Tekst do analizy:

-----

Tam... jest naprawdę pięknie...
Dlaczego czasu nie można cofnąć?
Dni mijają tak szybko... zanim się obejrzę będzie październik... oszszsz...
Normalnie nic produktywnego nie robię... Niccccccccccc. Przez duże N!
Od ponad tygodnia mój dzień wygląda tak:
wstaje mniej więcej koło 9 rano... robię to i siamto o 10 wychodzę na przystanek po Moń;*
idziemy do monopolowego... kupujemy piwo, papierosy... i dawaj nad jezioro...
Heh... i tak cały dzień spędzamy sobie na pomostku pijąc,paląc... i słuchając Filandii...
Heh... Boże... jakie to do nas niepodobne... Jeszcze niedawno alkoholu byśmy nie tknęli a papierosami się brzydziliśmy heh...
To w gruncie rzeczy dość... smutne? Że potrzebujemy alkoholu by choć przez chwilkę zapomnieć o tej pieprzonej rzeczywistości...
W piątek 5 razy dreptaliśmy do monopolowego... i wypaliliśmy półtora paczki papierosów...
Ja sie zastanawiam kto na to wszystko będzie zarabiał! xDD
Bez sensu to wszystko...
Siedzę teraz u Moń... porwałem jej zdjęcie, klawiaturę i piszę sobie...
Mieliśmy iść do kościoła - nie poszliśmy...

-----

Zbiór danych:
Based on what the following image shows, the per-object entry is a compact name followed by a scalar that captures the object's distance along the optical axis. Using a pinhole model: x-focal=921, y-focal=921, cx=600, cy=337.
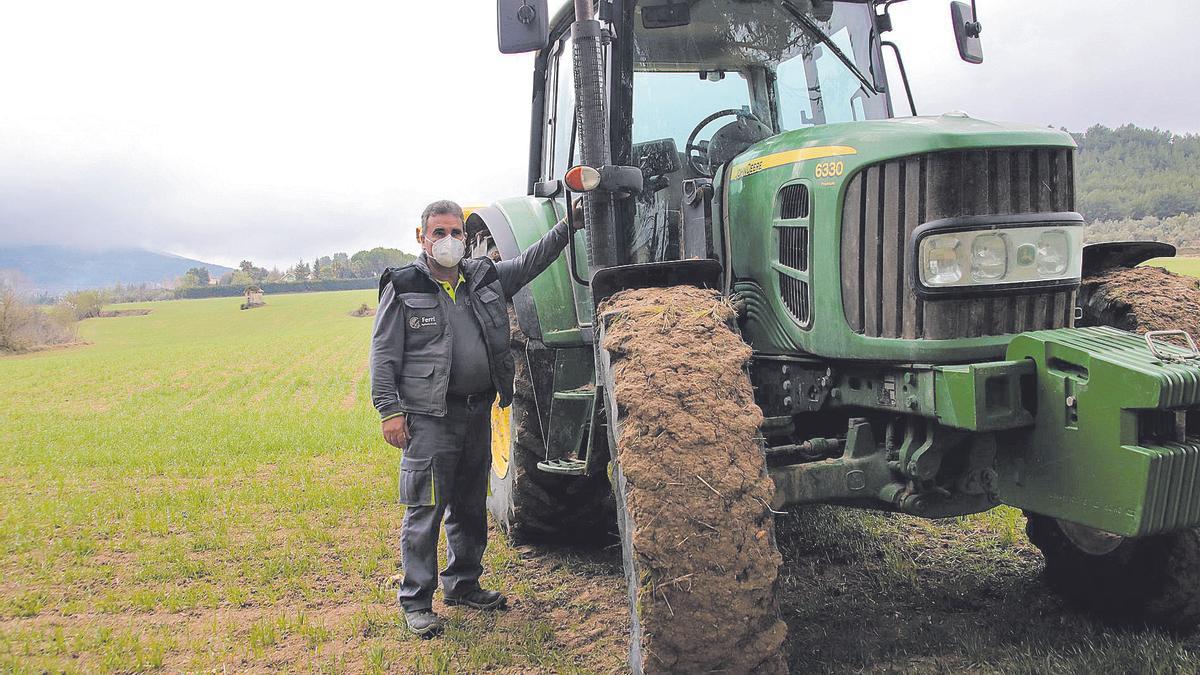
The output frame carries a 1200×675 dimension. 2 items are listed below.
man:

-----

Polecenie do wykonania:
Jakie odpowiedzi daje tekst do analizy na poniższe pytania?
(a) O której godzinie następuje wyjście na przystanek po Moń?
(b) Ile razy w piątek dreptano do monopolowego?
(c) Czego słucha się na pomostku?
Ten materiał pochodzi z innego źródła niż tekst do analizy.

Rozwiązanie zadania:
(a) O 10.
(b) Pięć razy.
(c) Filandii.